На улице уже давно темно, народу почти нет.
Страшно. Не люблю я вот так поздно ходить с Ульяной. Всегда переживаю, что в случае чего, не смогу ее защитить, а для меня это — самое страшное на свете.
Петляя меж длинным забором и домами, которые стоят на окраине, мы выходим к знакомой остановке. Последний автобус, судя по часам, должен приехать через пятнадцать минут. На лавке спит пропойца. И, как назло, ни души. Одинокий фонарь освещает территорию, напоминающую пустырь.
Вообще Бобрино — глушь одним словом, но окраина деревни — особенно пугает. Напротив остановки располагается единственный на сегодняшний день функционирующий завод, справа — железнодорожная станция, а по периметру кругом лесополоса.
«Уписаться можно» — непременно прокомментировала бы пейзаж Шевцова. Так-то оно и есть. Не самое приятное местечко.

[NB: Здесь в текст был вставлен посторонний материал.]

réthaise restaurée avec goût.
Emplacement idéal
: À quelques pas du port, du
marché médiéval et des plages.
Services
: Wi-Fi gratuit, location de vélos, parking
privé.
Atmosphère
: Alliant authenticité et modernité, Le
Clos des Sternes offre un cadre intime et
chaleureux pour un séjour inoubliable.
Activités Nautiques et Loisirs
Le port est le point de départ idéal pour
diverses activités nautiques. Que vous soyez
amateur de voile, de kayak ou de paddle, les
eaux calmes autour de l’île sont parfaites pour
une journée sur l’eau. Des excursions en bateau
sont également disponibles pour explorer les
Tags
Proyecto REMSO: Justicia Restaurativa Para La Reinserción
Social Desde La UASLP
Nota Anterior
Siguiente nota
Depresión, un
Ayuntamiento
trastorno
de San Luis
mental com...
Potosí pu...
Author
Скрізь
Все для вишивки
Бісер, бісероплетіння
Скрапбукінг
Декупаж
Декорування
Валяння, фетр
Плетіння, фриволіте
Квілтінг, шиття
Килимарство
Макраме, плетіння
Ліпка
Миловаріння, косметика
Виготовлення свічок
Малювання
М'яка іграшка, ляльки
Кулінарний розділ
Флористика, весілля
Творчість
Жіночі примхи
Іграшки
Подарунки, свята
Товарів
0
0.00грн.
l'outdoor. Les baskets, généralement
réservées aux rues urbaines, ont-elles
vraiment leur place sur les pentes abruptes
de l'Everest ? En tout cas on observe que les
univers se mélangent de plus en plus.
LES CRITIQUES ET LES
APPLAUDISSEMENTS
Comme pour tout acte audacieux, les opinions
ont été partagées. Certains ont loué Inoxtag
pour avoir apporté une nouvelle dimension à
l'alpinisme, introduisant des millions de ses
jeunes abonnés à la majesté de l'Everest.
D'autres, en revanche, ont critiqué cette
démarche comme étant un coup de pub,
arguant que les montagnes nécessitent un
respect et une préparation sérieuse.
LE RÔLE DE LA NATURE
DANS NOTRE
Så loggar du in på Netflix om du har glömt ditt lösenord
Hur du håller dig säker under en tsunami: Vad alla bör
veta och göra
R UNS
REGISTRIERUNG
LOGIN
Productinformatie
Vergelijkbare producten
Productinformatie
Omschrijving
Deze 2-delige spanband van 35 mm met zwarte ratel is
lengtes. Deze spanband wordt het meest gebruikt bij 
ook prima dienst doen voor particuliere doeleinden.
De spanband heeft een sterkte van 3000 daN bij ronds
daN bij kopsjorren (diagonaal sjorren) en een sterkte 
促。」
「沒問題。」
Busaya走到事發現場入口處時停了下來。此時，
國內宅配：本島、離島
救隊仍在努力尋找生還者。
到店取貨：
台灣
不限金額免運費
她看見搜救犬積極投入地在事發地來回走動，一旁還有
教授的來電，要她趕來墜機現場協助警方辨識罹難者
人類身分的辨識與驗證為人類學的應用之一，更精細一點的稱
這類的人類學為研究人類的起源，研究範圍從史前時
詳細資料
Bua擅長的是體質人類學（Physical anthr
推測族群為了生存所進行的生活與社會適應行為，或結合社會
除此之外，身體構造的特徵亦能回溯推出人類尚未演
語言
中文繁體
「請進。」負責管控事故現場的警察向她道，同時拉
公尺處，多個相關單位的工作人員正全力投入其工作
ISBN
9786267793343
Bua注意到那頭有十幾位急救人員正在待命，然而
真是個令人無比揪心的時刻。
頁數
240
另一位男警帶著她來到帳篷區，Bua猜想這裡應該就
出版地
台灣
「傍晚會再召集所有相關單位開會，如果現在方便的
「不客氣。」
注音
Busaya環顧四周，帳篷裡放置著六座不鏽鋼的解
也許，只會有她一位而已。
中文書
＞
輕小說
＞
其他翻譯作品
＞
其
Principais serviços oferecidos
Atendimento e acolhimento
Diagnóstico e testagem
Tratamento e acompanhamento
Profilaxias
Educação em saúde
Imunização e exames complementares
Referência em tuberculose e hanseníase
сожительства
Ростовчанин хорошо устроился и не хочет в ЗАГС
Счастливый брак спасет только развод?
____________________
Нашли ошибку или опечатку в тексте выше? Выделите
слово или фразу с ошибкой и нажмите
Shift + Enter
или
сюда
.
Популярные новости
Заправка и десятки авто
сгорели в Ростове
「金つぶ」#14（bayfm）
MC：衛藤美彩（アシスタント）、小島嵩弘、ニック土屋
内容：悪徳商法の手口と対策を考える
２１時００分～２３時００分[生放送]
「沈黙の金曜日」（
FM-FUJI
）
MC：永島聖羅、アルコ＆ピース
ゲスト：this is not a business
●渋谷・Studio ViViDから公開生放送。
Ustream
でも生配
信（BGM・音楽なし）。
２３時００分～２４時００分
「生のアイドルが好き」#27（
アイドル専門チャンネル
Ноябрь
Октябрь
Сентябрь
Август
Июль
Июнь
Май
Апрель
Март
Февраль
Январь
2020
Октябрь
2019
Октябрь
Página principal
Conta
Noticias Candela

— Дым страшный, — шепчет Ульянка, показывая пальцем на большую трубу, устремленную в небо.
Я, отслеживающая местоположение принявшего на грудь, на секунду отвлекаюсь. Нервно вскидываю руку и смотрю на часы. Только пять минут прошло.
Мимо проносится автомобиль, оставляя после себя столб пыли. Ульянка кашляет, и я, проклиная идиота, что сидит за рулем, отвожу сестру в сторонку. Но машина, цепляя днищем гравий, сдает задом. И мне это совсем не нравится. Стискиваю покрепче руку Ульяны и бросаю взгляд на дорогу. Автобуса не видно. Людей тоже.

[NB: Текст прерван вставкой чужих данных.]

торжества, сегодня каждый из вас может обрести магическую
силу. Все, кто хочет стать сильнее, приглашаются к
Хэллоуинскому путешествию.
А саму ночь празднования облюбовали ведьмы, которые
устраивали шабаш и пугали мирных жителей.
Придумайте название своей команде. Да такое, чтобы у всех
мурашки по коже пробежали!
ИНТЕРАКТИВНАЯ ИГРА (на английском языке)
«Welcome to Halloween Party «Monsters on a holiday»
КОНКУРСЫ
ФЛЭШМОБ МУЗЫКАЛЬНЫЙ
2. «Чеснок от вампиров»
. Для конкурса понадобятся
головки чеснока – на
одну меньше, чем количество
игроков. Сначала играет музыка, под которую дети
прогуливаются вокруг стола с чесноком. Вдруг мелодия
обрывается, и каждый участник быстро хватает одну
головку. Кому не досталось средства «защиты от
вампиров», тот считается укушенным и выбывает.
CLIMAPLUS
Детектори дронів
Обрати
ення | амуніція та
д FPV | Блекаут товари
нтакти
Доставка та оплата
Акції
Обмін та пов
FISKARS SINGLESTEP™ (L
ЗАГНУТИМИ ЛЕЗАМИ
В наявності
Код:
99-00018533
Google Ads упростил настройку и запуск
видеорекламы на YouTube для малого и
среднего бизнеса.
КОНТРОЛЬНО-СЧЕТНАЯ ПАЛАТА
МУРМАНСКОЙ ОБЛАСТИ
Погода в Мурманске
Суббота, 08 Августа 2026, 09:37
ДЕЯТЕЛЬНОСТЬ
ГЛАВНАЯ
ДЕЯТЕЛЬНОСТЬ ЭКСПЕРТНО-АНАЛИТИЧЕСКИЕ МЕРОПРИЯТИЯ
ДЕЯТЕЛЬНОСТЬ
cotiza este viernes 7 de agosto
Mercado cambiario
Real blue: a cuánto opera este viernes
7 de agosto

Тревога стремительно разливается по телу, пульс учащается.
Замечаю, что измученная жизнью черная приора в дополнение ко всему, полностью тонирована. И да, я не знаю местных жителей, у которых во владении был бы подобный автомобиль.
Это и пугает…
Глава 7
Переднее стекло опускается вниз, выпуская на улицу орущую из колонок музыку и мужской смех. Я лихорадочно соображаю. Что делать? Убегать? Прятаться в лесополосе? Кричать во все горло?
Пьяница, устроившийся на лавке, ругается матом, явно недовольный тем, что его разбудили. Лыка не вяжет. Мне он поможет вряд ли…
Вздрагиваю, когда открывается водительская дверца. Ульяна сжимает мою ладонь. Боится. И я, если честно, тоже. До адовой дрожи в коленях.